Brief:
Return every line in the listing below that contains the string "emploi", matching case exactly.

[Stored listing]
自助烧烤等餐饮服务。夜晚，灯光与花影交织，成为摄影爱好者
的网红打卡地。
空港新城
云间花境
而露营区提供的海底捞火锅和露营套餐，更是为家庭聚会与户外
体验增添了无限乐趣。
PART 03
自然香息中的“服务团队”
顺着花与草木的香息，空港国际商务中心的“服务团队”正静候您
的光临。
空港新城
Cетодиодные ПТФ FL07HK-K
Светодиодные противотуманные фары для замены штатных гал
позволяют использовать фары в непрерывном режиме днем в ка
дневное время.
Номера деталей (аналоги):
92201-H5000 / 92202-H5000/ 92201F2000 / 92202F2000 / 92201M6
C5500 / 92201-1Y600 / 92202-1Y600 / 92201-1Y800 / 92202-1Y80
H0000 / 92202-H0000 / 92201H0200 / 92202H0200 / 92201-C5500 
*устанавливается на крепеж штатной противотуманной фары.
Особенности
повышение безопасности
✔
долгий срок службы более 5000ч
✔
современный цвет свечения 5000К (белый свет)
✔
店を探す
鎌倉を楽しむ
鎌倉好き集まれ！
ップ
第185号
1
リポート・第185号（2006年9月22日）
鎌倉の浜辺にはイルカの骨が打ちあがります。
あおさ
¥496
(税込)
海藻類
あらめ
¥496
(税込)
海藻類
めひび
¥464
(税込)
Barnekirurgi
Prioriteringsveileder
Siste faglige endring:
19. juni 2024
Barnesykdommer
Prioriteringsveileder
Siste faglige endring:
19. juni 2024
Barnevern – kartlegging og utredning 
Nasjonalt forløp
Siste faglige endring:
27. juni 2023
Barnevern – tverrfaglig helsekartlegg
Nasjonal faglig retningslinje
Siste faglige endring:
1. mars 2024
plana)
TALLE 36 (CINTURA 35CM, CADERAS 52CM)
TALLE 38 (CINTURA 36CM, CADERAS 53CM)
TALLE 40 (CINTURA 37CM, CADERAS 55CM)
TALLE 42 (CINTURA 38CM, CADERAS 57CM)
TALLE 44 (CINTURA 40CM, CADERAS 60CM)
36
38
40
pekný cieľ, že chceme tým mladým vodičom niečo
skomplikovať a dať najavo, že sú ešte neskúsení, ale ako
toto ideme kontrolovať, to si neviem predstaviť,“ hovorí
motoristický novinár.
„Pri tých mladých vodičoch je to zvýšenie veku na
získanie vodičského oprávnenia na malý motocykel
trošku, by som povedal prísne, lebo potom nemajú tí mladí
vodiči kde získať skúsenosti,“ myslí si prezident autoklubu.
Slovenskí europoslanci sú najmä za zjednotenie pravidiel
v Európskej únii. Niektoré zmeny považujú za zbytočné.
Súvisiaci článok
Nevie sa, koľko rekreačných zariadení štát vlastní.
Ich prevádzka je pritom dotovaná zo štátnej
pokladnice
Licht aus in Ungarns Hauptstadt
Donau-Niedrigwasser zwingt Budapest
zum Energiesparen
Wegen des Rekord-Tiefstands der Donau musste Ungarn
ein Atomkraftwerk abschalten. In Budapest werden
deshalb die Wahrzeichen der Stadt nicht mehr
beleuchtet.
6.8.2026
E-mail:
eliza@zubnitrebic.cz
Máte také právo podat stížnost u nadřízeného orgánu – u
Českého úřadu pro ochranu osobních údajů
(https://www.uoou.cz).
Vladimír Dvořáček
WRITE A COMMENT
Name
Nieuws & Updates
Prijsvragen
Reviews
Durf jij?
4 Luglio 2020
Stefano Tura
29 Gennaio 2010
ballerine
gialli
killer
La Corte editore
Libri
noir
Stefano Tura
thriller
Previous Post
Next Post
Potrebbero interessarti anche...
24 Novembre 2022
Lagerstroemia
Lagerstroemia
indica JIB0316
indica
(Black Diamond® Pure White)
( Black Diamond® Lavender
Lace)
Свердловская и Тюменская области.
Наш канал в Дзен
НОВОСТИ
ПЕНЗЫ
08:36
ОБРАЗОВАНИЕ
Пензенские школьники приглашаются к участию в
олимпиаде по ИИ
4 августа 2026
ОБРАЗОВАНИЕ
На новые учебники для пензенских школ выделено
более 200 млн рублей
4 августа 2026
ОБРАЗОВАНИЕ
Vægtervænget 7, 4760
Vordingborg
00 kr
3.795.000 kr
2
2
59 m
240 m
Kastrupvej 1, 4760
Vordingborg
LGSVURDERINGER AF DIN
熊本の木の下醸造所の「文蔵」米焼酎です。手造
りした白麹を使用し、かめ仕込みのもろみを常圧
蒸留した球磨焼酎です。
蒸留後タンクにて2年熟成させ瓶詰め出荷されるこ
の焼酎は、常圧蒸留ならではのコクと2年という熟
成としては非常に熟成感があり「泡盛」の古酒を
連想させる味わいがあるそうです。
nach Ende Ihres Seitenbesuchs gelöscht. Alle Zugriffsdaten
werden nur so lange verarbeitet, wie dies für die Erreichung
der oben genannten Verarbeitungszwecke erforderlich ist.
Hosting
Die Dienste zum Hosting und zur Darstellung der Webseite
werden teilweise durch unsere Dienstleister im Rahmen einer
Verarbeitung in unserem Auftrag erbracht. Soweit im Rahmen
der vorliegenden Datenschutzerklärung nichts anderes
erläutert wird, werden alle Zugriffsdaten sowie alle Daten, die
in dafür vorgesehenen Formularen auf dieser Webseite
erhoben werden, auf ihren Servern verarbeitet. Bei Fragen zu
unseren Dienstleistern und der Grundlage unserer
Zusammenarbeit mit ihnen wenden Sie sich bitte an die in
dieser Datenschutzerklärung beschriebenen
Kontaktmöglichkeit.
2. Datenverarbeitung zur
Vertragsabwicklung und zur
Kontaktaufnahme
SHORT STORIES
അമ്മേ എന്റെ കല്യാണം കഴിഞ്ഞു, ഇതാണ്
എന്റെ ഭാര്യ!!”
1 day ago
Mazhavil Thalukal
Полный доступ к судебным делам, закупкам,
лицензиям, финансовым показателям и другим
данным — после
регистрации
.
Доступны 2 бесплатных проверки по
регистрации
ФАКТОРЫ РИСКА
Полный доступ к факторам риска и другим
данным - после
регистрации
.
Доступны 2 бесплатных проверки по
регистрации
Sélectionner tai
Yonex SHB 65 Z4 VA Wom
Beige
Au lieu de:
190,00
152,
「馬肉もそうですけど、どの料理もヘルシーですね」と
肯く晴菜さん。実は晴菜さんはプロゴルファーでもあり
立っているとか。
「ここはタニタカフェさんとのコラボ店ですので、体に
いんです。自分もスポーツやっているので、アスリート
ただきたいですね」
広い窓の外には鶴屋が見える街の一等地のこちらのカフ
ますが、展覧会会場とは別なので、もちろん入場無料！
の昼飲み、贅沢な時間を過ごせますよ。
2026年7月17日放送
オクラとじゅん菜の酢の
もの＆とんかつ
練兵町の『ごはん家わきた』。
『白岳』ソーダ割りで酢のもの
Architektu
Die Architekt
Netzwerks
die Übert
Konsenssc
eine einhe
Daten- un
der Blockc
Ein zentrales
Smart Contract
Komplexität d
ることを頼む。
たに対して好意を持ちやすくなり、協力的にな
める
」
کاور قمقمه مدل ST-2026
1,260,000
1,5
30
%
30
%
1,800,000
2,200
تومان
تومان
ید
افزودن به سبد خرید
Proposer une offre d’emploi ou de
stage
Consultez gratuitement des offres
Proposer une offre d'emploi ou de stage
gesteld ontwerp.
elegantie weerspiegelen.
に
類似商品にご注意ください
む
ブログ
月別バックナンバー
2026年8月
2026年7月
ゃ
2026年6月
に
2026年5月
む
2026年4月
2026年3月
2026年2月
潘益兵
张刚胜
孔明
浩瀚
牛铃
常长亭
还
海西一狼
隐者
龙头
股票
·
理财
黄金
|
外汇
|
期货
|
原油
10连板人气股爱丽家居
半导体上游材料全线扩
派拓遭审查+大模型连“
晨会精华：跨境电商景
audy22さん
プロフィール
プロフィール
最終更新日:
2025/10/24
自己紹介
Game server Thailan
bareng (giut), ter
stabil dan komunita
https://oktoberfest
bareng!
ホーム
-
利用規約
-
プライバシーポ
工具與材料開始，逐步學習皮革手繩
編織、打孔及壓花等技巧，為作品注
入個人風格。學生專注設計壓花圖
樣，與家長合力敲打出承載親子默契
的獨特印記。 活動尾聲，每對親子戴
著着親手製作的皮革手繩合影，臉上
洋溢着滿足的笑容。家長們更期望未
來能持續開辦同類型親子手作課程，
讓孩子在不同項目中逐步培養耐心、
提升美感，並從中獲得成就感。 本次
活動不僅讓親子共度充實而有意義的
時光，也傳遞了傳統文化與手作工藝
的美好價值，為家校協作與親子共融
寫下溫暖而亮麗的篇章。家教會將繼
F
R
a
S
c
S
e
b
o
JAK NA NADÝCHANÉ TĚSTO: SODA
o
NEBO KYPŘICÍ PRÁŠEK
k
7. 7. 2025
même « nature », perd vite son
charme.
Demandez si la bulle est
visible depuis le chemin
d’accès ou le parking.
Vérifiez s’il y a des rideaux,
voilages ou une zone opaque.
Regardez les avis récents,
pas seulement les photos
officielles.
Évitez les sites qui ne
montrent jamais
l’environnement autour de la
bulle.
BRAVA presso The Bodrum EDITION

Output of the exercise:
Proposer une offre d’emploi ou de
Proposer une offre d'emploi ou de stage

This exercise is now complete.